I went to the Minute Clinic at a nearby CVS and my suspicions were confirmed--I do indeed have sinusitis. *headdesk* I thought that I might have finally broken the cycle of annual sinus infections, but no. Better luck next year? The visit was $59, but I got antibiotics for absolutely free at ShopRite. Score! Who says providence doesn't watch out for children and fools?

I also finished Roberto Bolaño's 2666 on Saturday night. It's a huge, sprawling book, Bolaño's masterpiece--not a coincidence, I think, that it's posthumous--and I can't recommend it highly enough. Bolaño was obsessed with fascism, so I wasn't surprised that the novel's mainly absent hero, Archimboldi, has an encounter with an imprisoned Nazi in a POW camp; I also thought that the real climax of the work, in a strange way, was when Archimboldi adopted his nom de plume; it was all downhill from there.

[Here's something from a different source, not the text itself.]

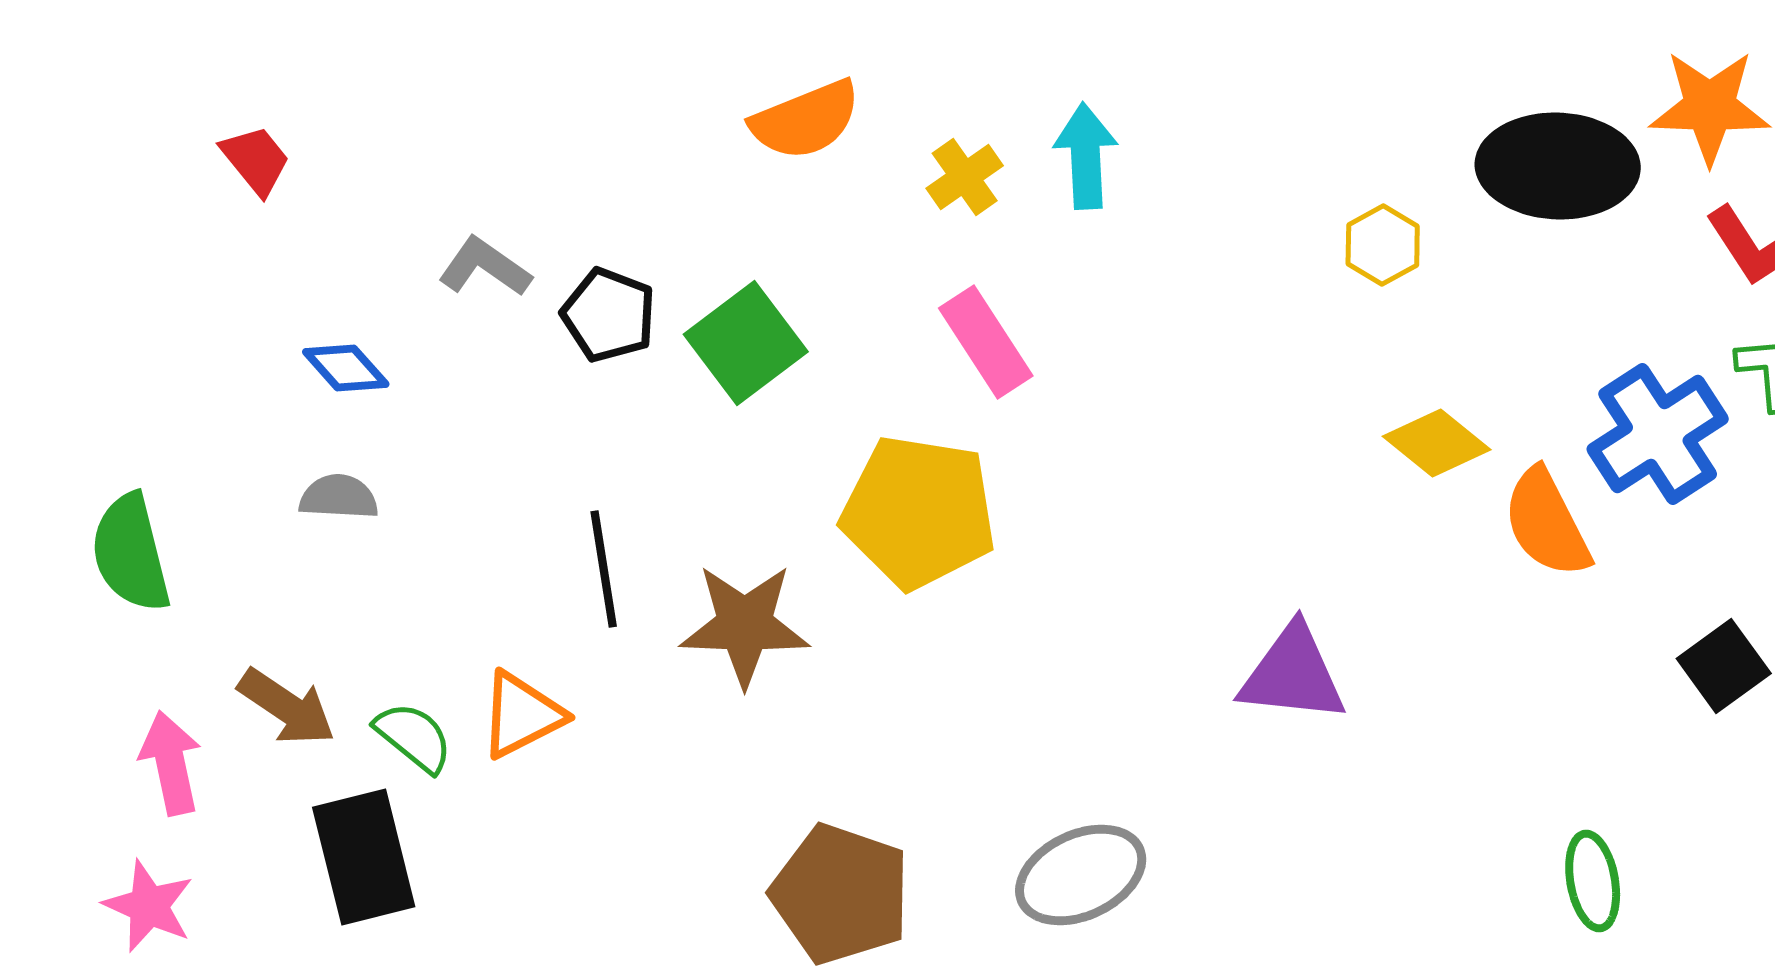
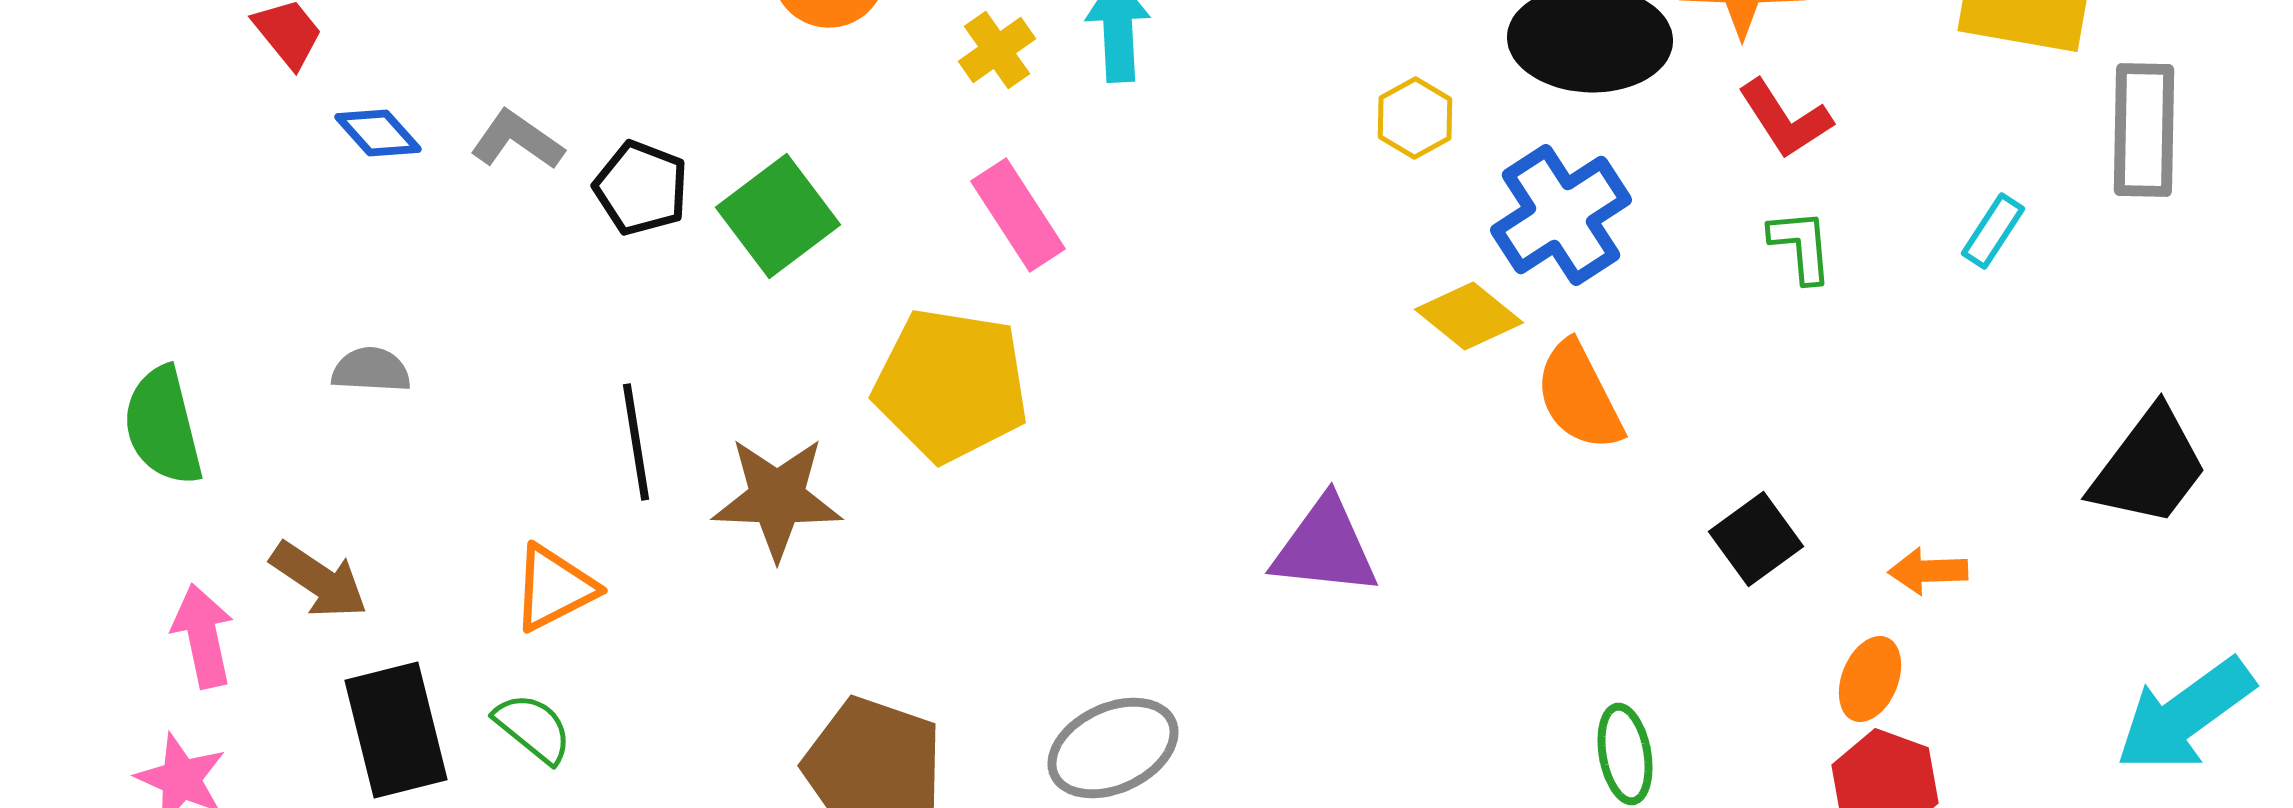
blue diamond: (346, 368) -> (378, 133), moved
blue cross: (1658, 434) -> (1561, 215), moved
green semicircle: (414, 737) -> (533, 728), moved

I'm glad, too, that the author's heirs decided to go against his wishes and publish it all in one volume, since I think its unities obviously outweigh its fragmentations: it's a book about critics, writers, serial murder victims, Nazis, professors, journalists, unified throughout by strange, subtle deepwater currents, not least of which is the author's manifest sympathy for all the members of humanity (particularly the outcasts) who grace its pages, except of course for the national socialists.